Posted in Car Accidents on November 7, 2019

If someone is injured in an accident, one of the first things that need to be established is who was responsible for the incident. The responsible party is determined using a variety of means, including investigations into the crash. It is important to determine who is at fault because that will play a part in determining who is liable for damages. The legal concepts of comparative and contributory negligence matter when examining any injury case.

Negligence is a term used to describe conduct that creates an unreasonable risk of harm to other people. If a person is negligent, and their negligence causes harm to someone else, then that person is legally responsible for paying damages. If you think another person is liable for your injuries, it is necessary to prove that:

  • The defendant had a duty to care for your safety
  • The defendant failed to act in a reasonable way and breached their duty to care
  • The defendant’s breach of duty was the cause of your injuries
  • The plaintiff (you) suffered injuries in which you may claim damages

Contributory or comparative negligence?

Traditionally, contributory negligence laws barred someone from recovering damages of they in any way contributed to the incident. This doctrine originated in English common law and was designed to cut down on careless conduct and fraudulent claims. The total bar to recovery of compensation eventually was deemed fairly harsh, and most jurisdictions have moved away from this concept and towards a comparative negligence system.

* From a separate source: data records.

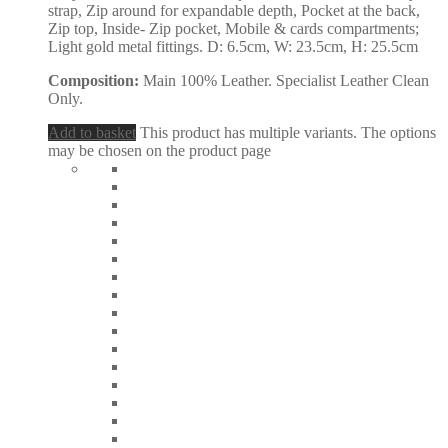
strap, Zip around for expandable depth, Pocket at the back,
Zip top, Inside- Zip pocket, Mobile & cards compartments;
Light gold metal fittings. D: 6.5cm, W: 23.5cm, H: 25.5cm
Composition:
Main 100% Leather. Specialist Leather Clean
Only.
Add to basket
This product has multiple variants. The options
may be chosen on the product page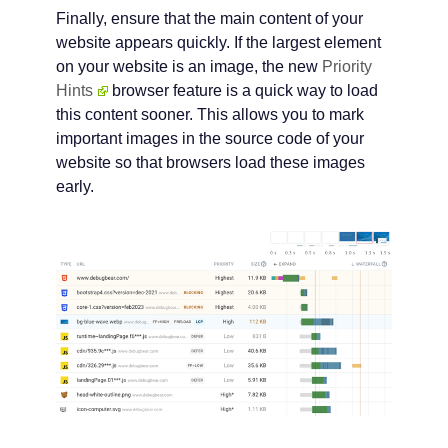
Finally, ensure that the main content of your
website appears quickly. If the largest element
on your website is an image, the new
Priority
Hints
browser feature is a quick way to load
this content sooner. This allows you to mark
important images in the source code of your
website so that browsers load these images
early.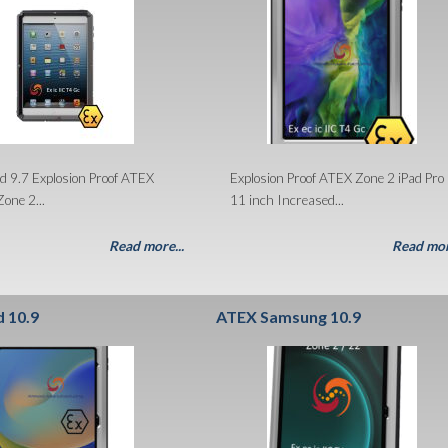
d 9.7 Explosion Proof ATEX
Explosion Proof ATEX Zone 2 iPad Pro
Zone 2...
11 inch Increased...
Read more...
Read mor
d 10.9
ATEX Samsung 10.9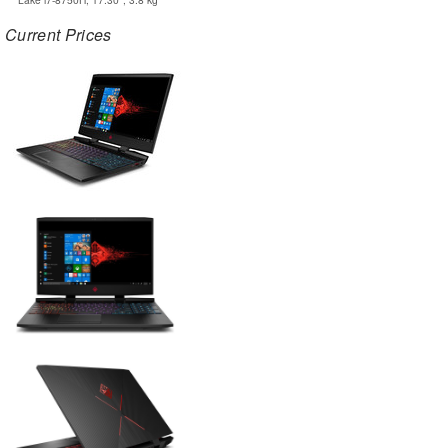
Current Prices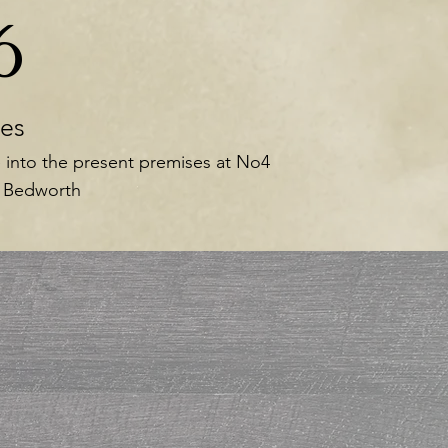
6
es
 into the present premises at No4
, Bedworth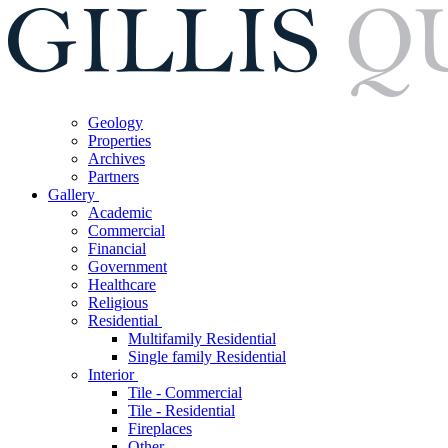
Geology
Properties
Archives
Partners
Gallery
Academic
Commercial
Financial
Government
Healthcare
Religious
Residential
Multifamily Residential
Single family Residential
Interior
Tile - Commercial
Tile - Residential
Fireplaces
Other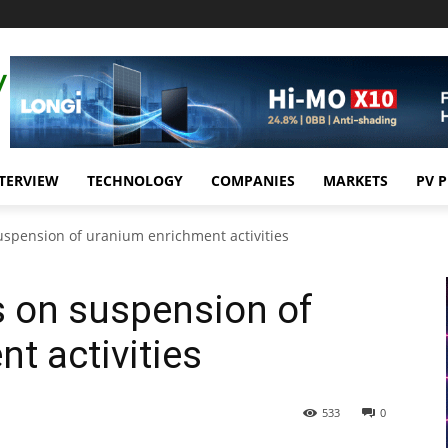
TERVIEW
TECHNOLOGY
COMPANIES
MARKETS
PV 
suspension of uranium enrichment activities
ks on suspension of
t activities
533
0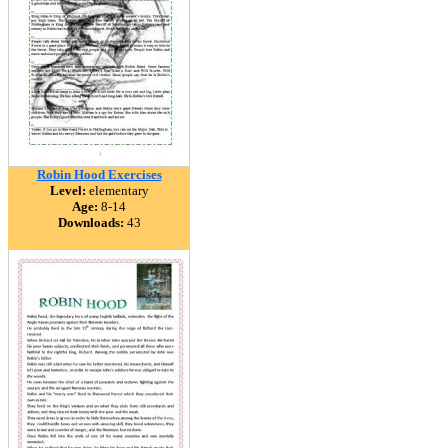
Robin Hood Exercises
Level:
elementary
Age:
8-14
Downloads:
43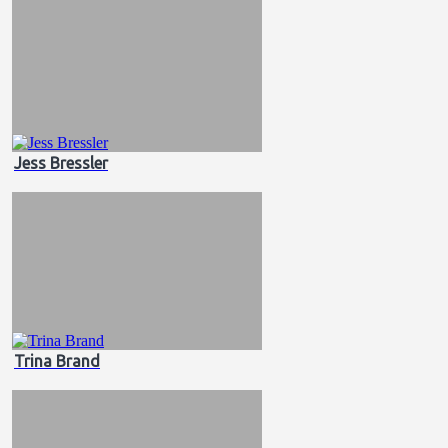
Jess Bressler
Trina Brand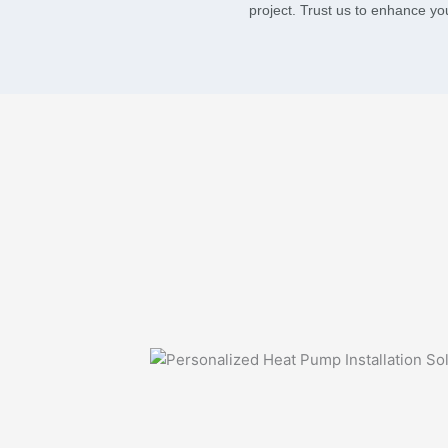
project. Trust us to enhance yo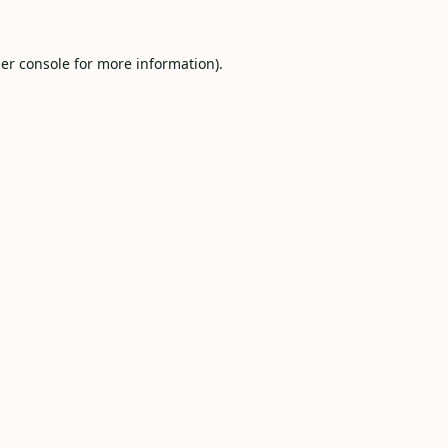
er console
for more information).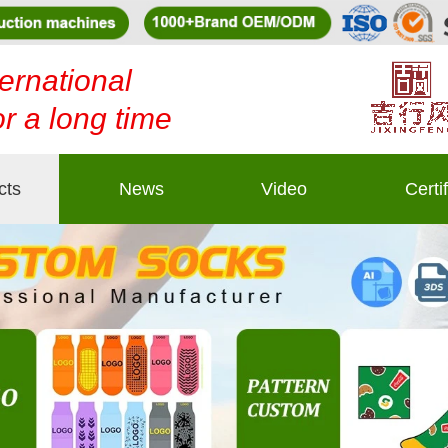
ernational
or a long time
cts
News
Video
Certi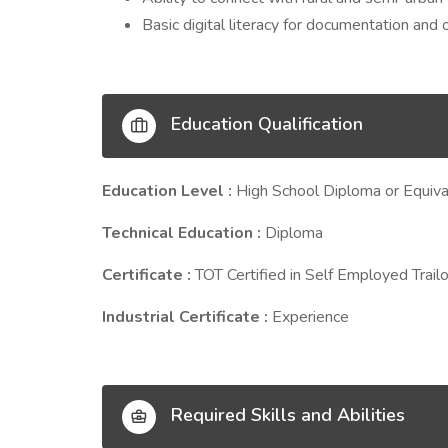
Basic digital literacy for documentation and 
Education Qualification
Education Level :
High School Diploma or Equiva
Technical Education :
Diploma
Certificate :
TOT Certified in Self Employed Trailo
Industrial Certificate :
Experience
Required Skills and Abilities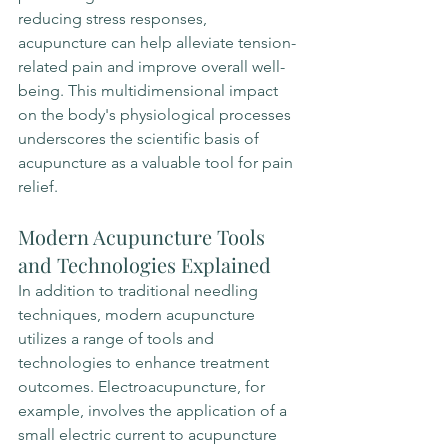
reducing stress responses, 
acupuncture can help alleviate tension-
related pain and improve overall well-
being. This multidimensional impact 
on the body's physiological processes 
underscores the scientific basis of 
acupuncture as a valuable tool for pain 
relief.
Modern Acupuncture Tools 
and Technologies Explained
In addition to traditional needling 
techniques, modern acupuncture 
utilizes a range of tools and 
technologies to enhance treatment 
outcomes. Electroacupuncture, for 
example, involves the application of a 
small electric current to acupuncture 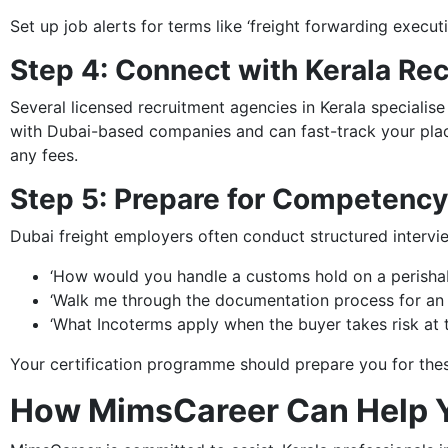
Set up job alerts for terms like ‘freight forwarding execut
Step 4: Connect with Kerala Re
Several licensed recruitment agencies in Kerala specialise
with Dubai-based companies and can fast-track your plac
any fees.
Step 5: Prepare for Competenc
Dubai freight employers often conduct structured intervi
‘How would you handle a customs hold on a perisha
‘Walk me through the documentation process for an 
‘What Incoterms apply when the buyer takes risk at t
Your certification programme should prepare you for thes
How MimsCareer Can Help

There are two types of approaches to comparative negligence typically found in the US:

  • Pure comparative negligence. This means that the plaintiff’s (the victim) damages are totaled and then reduced to reflect how much they contributed to the incident. For example, if a plaintiff is awarded $10,000 in damages, but was found to be 10% at fault in the incident, they will only receive $9,000 in damages. A person can be awarded damages regardless of how much fault they had in the incident, up to 99%.
  • Modified comparative negligence. This system of comparative negligence means that the plaintiff cannot recover damages if they are found to be equally responsible or more responsible than the other party for their injury. In other words, the injured person can receive damages if they were found to be 49% at fault or less.

What form of negligence does Georgia use?

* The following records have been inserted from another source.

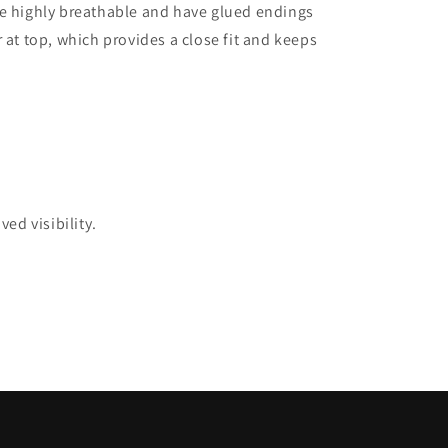
re highly breathable and have glued endings
 at top, which provides a close fit and keeps
ed visibility.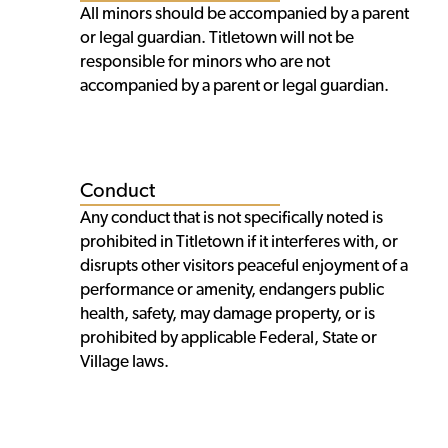
All minors should be accompanied by a parent
or legal guardian. Titletown will not be
responsible for minors who are not
accompanied by a parent or legal guardian.
Conduct
Any conduct that is not specifically noted is
prohibited in Titletown if it interferes with, or
disrupts other visitors peaceful enjoyment of a
performance or amenity, endangers public
health, safety, may damage property, or is
prohibited by applicable Federal, State or
Village laws.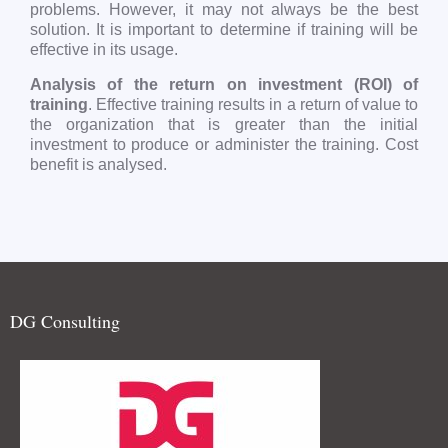
problems. However, it may not always be the best
solution. It is important to determine if training will be
effective in its usage.
Analysis of the return on investment (ROI) of
training
. Effective training results in a return of value to
the organization that is greater than the initial
investment to produce or administer the training. Cost
benefit is analysed.
DG Consulting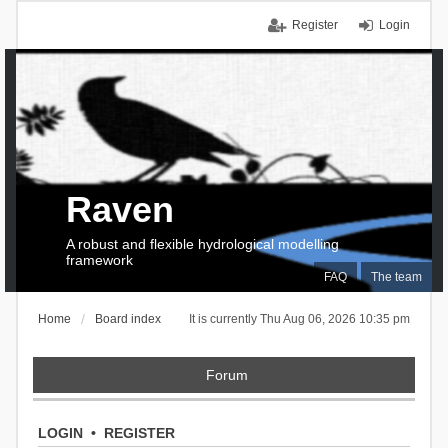
Register
Login
Raven
A robust and flexible hydrological modelling
framework
FAQ
The team
Home
Board index
It is currently Thu Aug 06, 2026 10:35 pm
Forum
LOGIN
•
REGISTER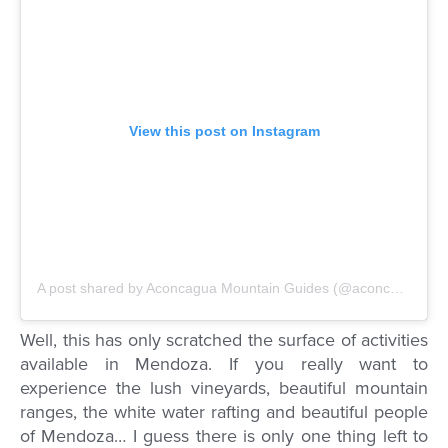
View this post on Instagram
A post shared by Aconcagua Mountain Guides (@aconcagua.mg)
Well, this has only scratched the surface of activities
available in Mendoza. If you really want to
experience the lush vineyards, beautiful mountain
ranges, the white water rafting and beautiful people
of Mendoza… I guess there is only one thing left to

The state of Georgia uses a modified comparative negligence approach. If the court finds the plaintiff to be 50% or more at fault, they are barred from recovering any compensation for their damages. If the court finds the plaintiff to be less than 50% at fault, their damages will be reduced by the percentage they were found at fault, just like in a pure comparative negligence system.

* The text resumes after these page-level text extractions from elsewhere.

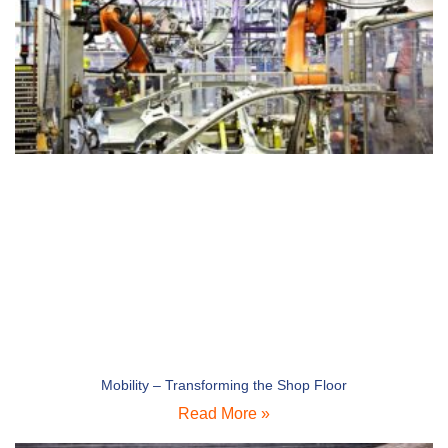
Mobility – Transforming the Shop Floor
Read More »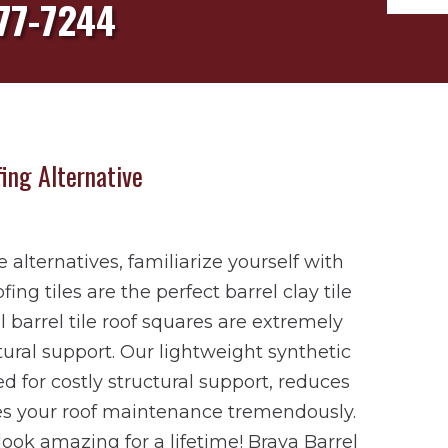
77-7244
ing Alternative
le alternatives, familiarize yourself with
ing tiles are the perfect barrel clay tile
l barrel tile roof squares are extremely
tural support. Our lightweight synthetic
d for costly structural support, reduces
ses your roof maintenance tremendously.
 look amazing for a lifetime! Brava Barrel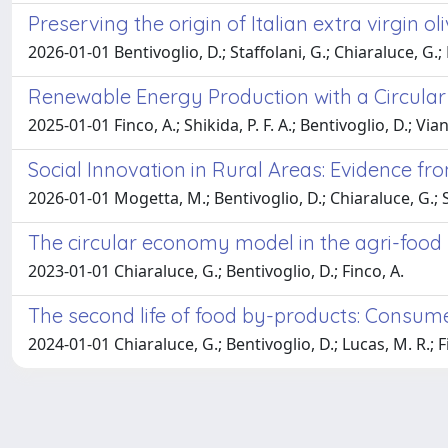
Preserving the origin of Italian extra virgin o
2026-01-01 Bentivoglio, D.; Staffolani, G.; Chiaraluce, G.; B
Renewable Energy Production with a Circular
2025-01-01 Finco, A.; Shikida, P. F. A.; Bentivoglio, D.; Vian,
Social Innovation in Rural Areas: Evidence f
2026-01-01 Mogetta, M.; Bentivoglio, D.; Chiaraluce, G.; St
The circular economy model in the agri-food 
2023-01-01 Chiaraluce, G.; Bentivoglio, D.; Finco, A.
The second life of food by-products: Consumer
2024-01-01 Chiaraluce, G.; Bentivoglio, D.; Lucas, M. R.; F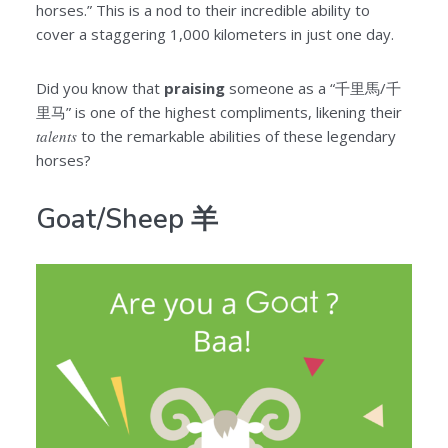
horses.” This is a nod to their incredible ability to
cover a staggering 1,000 kilometers in just one day.
Did you know that
praising
someone as a “千里馬/千
里马” is one of the highest compliments, likening their
talents
to the remarkable abilities of these legendary
horses?
Goat/Sheep 羊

How to limit your liability after an incident

If you are injured due to the actions of another person, seek legal assistance as soon as possible. A personal injury attorney will understand how to investigate what happened and work to prove the other party’s liability. The other side (or their insurance carrier / legal team) may attempt to place more fault for the incident on you in order to pay out a lower settlement. Your attorney will protect your rights and move to secure maximum compensation for your injuries.